THE WORST PRESIDENTS EVER: Big Lessons from the Most Colossal Failures in White House History - (Audio CD)
On the Presidents Day holiday, Americans traditionally concentrate on a few celebrated examples of White House greatness. But in a provocative, unconventional and all-new history program, Michael Medved argues that we can learn even more from alarming, astonishing and mostly untold stories of presidential failure.
After all, few leaders can ever hope to replicate the epic achievements of a Washington or a Lincoln. But every future president can—and must—seek to avoid the appalling ineptitude of John Tyler, Franklin Pierce, Andrew Johnson and their feckless fellow travelers on the road to the White House Hall of Shame.
As a starting point, Medved uses more than a dozen polls of prominent historians, journalists and politicians, taken between 1948 and 2011, that ranked all our chief executives from best to worst. The same three names—Lincoln, Washington and Franklin D. Roosevelt—emerged at the top of every list, but the bottom rungs of the ladder generated more controversy. Medved argues that the two presidents most often ranked as worst-of-the-worst—Warren G. Harding and U.S. Grant—don't deserve their disrespectful treatment, and he explains why both of them have begun a recent climb in historical esteem.
Meanwhile, a few other names almost always listed in the failure category—James Buchanan, Franklin Pierce, John Tyler, Andrew Johnson—richly earned their opprobrium and make the cut among Medved's "White House Worst." In fact, each of these men contributed to bringing on the greatest disaster in American history—the Civil War—or played a role in the tragic failures of the Reconstruction era.
- Which of these men dealt with an invalid wife who locked herself upstairs in the White House and spent her time writing letters to a dead son—while also convening the very first executive mansion séance?
- Which president won a gorgeous new wife (thirty years his junior) when he helped rescue her from a tragic explosion that killed her father—as well as the Secretary of State?
- And which president tried to reform his alcoholic, self-destructive son by installing him as his chief White House aide, only to watch helplessly as the talented young man plunged ever deeper into his addiction and wrecked his father's administration in the process?

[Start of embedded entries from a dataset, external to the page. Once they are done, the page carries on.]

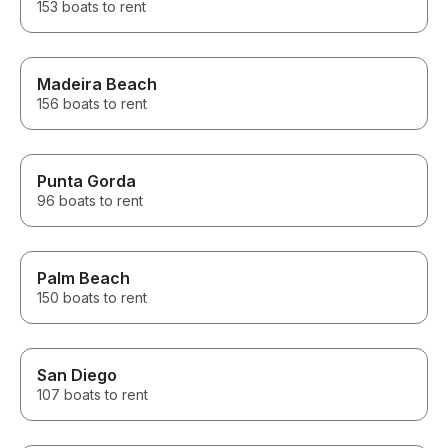
153 boats to rent
Madeira Beach
156 boats to rent
Punta Gorda
96 boats to rent
Palm Beach
150 boats to rent
San Diego
107 boats to rent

The misunderstood Herbert Hoover also shows up on the list of losers, but not for the reasons he became wildly unpopular among his contemporaries. No, he doesn't deserve blame for the Great Depression—the stock market crashed a mere six months after he took office. But he does deserve history's harshest judgment for responding to economic hardship in exactly the wrong way: by hiking taxes (painfully and needlessly), raising tariffs, and growing government. By the same token, what made Jimmy Carter's regime such a spectacular disaster wasn't the economic suffering the people endured under his leadership: he was still serving his single term as Georgia governor at the time of the Arab Oil Embargo and the beginning of crippling inflation. It was Carter's handling of crisis and reverses that made him so uniquely incompetent, and associated his leadership forever with the term "malaise."

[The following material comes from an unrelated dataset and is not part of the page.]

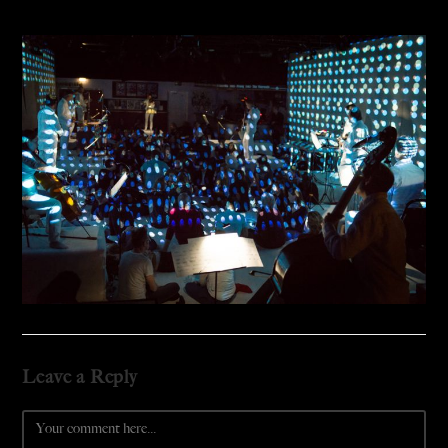
Leave a Reply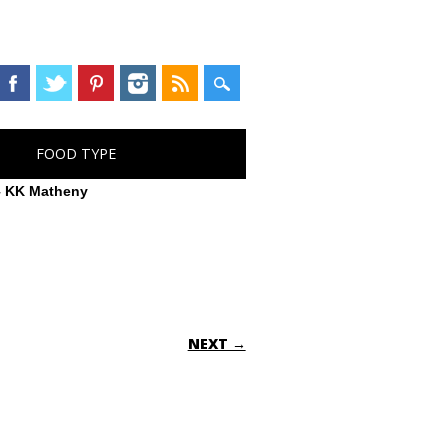
FOOD TYPE
– KK Matheny
NEXT →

Finally, Medved explains why other candidates often nominated for lists of the White House Worst don't really belong there—exonerating Harding, Grant and Nixon as well as George W. Bush and (so far, at least) Barack Obama. Meanwhile, two other presidents much-admired by historians—Woodrow Wilson and Lyndon Johnson—deserve special consideration. Their first term stature and undeniable achievements disqualify them from lists of all-time worsts, but megalomaniacal personalities, devastating damage to the Republic by their stubbornly-pursued policies, and heartbreaking rejection by the populace create a separate category of Epic Disasters.
Entertaining, surprising, informative and insightful, Medved's new history program includes pointed advice for future presidents (and our current incumbent) on how to avoid joining the terribly tarnished names included in the rich story-telling in this presentation of The Worst Presidents Ever.